Council weighs repeal of tax

Balto. County officials to discuss fairness of and justification for levy on mobile homes


Leaning against an island in his kitchen, Gary Lessner extolled the virtues of his mobile home in eastern Baltimore County. The retired General Motors assemblyman said he likes the home as much for what it lacks - stairs - as for what it has: lots of space.

But he's not keen on the $20 monthly "mobile home tax" he pays to the county.

"To my knowledge, nobody else pays the tax," Lessner said on a recent afternoon at his home on a cul-de-sac in the Biscayne Bay Village mobile home park in Middle River. "Apartment dwellers don't."

The tax, according to a county spokesman, has been around since the 1950s and is designed to address the unique circumstances of owning a home that can be titled with the MVA. But now the County Council is considering a measure that would repeal the tax - or at least encourage government officials to justify it to mobile home residents.

"We're just trying to get some answers, as far as what the tax is and what it's for," said Councilman Joseph Bartenfelder, a Fullerton Democrat who authored the proposal.

He said he's not necessarily against the tax. But he said residents at least deserve a full explanation for it.

"They feel like they're being singled out. If they're not, just tell them what it's for and why they're paying it," he said.

A mobile home tax is imposed in 19 of 23 counties in the state, according to the Maryland Association of Counties. The tax ranges from $15 a year in Caroline County to 20 percent of a mobile home owner's rent in Calvert County.

In Baltimore County, the tax is 7 percent of the land rent that an owner pays to a mobile home park but is capped at $20 a month. Most residents end up paying the maximum $240 a year, county officials say.

Linda Hart, president of the Baltimore County Mobile Home Owners Association, said many residents, including herself, have spent years seeking an explanation for the tax. She said residents had asked to meet with county officials in 2000, but a meeting was never arranged.

Hart said she pays the maximum tax of $240 on her double-wide in the Peppermint Woods mobile home park in Middle River.

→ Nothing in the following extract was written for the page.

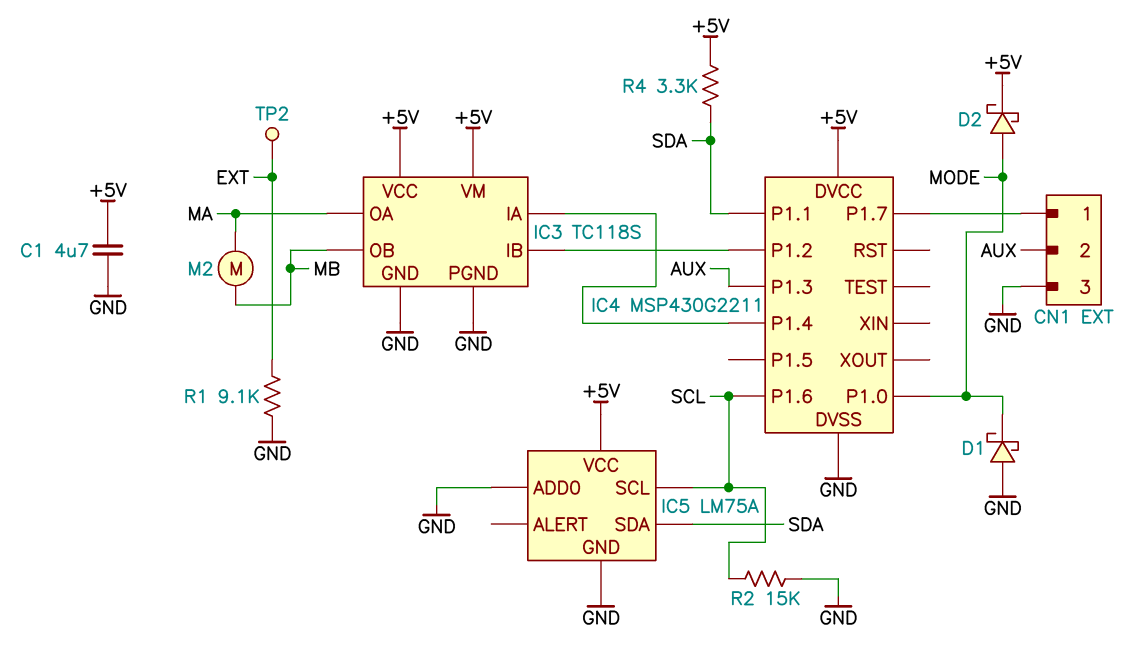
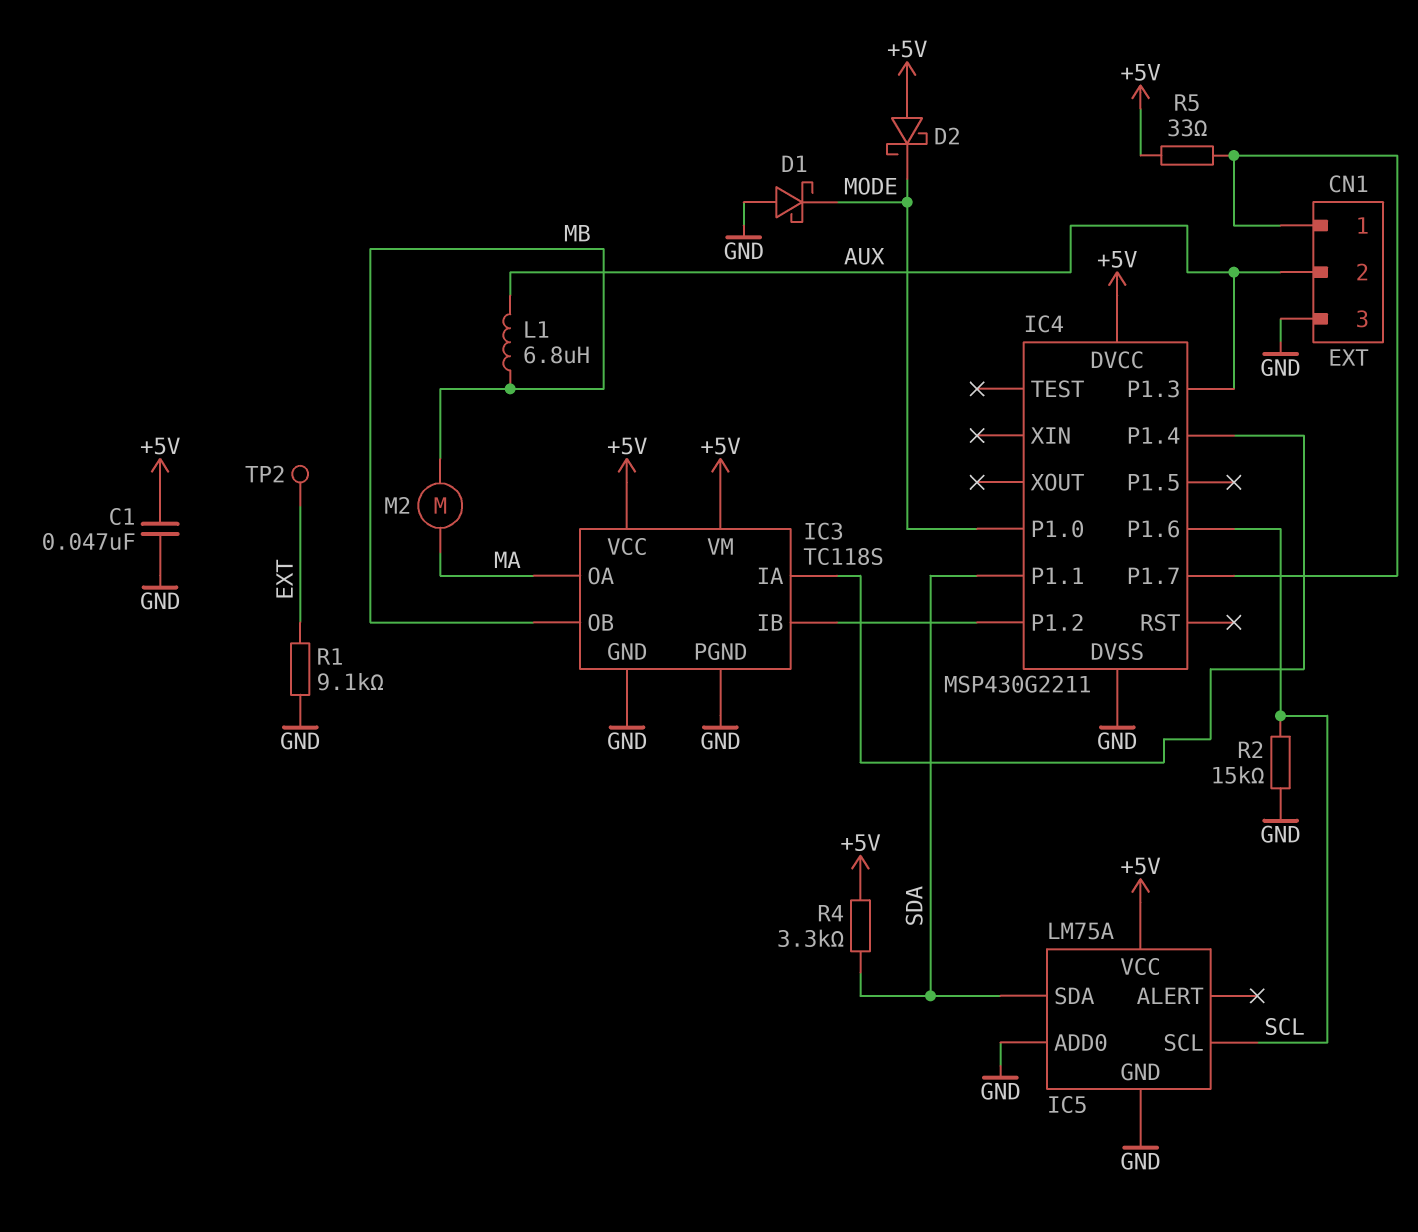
C1: 4.7uF (+5V, GND) -> 47nF (+5V, GND)
D2: schottky (A MODE, K +5V) -> schottky (A +5V, K MODE)
L1: none -> 6.8uH (AUX, MB)
R5: none -> 33 (+5V, CN1/1)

"It's almost like a renter's tax," said Hart, 62. "There's a lot of things I could do with that extra $20 a month, especially with electricity about to go up, and gas doesn't know what to do with itself."

Donald I. Mohler, a spokesman for County Executive James T. Smith Jr., pointed out that any promise to meet with residents about the tax in 2000 would have been made by officials from the previous county administration. The current county administration "meets with representatives of different groups all the time," Mohler said. "We're certainly willing to meet with this group."

The tax in Baltimore County is assessed to owners of mobile parks, who pass the fee on to individual tenants.

While most homeowners - or apartment complex owners - pay property taxes on their structures and land, mobile park owners pay property taxes solely on the land, Mohler said. The purpose of the mobile home tax is to account for the residential units, Mohler said.

But unlike taxes on owner-occupied residential properties, property taxes on mobile home parks are not subject to the county's 4 percent cap on assessment increases because the land is zoned as industrial.

The county expects to collect $544,000 in taxes on an estimated 2,750 mobile homes this year, according to Mohler.

Many, if not most, mobile homes these days become permanent structures, mainly because moving them can be more expensive than buying a new one, said Ed Suddath, executive director of the Manufactured Housing Institute of Maryland.

"Manufactured homes are still able to be moved from location to location, but once one of those manufactured homes is put in a community, they're hardly ever moved," Suddath said. "Despite the fact that they're called mobile homes or referred to by some as mobile homes, they're not as mobile as they once were."

Russ Mirabile, a co-owner of the 62-lot Liberty Mobile Home Park in Essex, said he supports repealing the tax.

"The park owners are actually being double-taxed," Mirabile said. "I know our park pays for its own roadways, garbage disposal." He said the park also pays for water and sewerage for the housing units.

But Mohler, the spokesman for Smith, pointed out that the tax covers other county expenses, including schools, police, fire and rescue. "You're talking about roads and gutters, libraries, community centers, all of those things that everybody participates in," Mohler said.

He said county officials hope that if the council repeals the tax, it would include a provision in the legislation to ensure that the relief trickles down to the individual tenants, instead of being pocketed by park owners.